Edit the material below by changing "developed" to "processed" and keep everything else the same.

[Stored data entries]
-- begin --

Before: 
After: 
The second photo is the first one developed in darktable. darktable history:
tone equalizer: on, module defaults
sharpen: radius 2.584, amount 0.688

-- end --

RESPONSE TO THIS TASK:
Before: 
After: 
The second photo is the first one processed in darktable. darktable history:
tone equalizer: on, module defaults
sharpen: radius 2.584, amount 0.688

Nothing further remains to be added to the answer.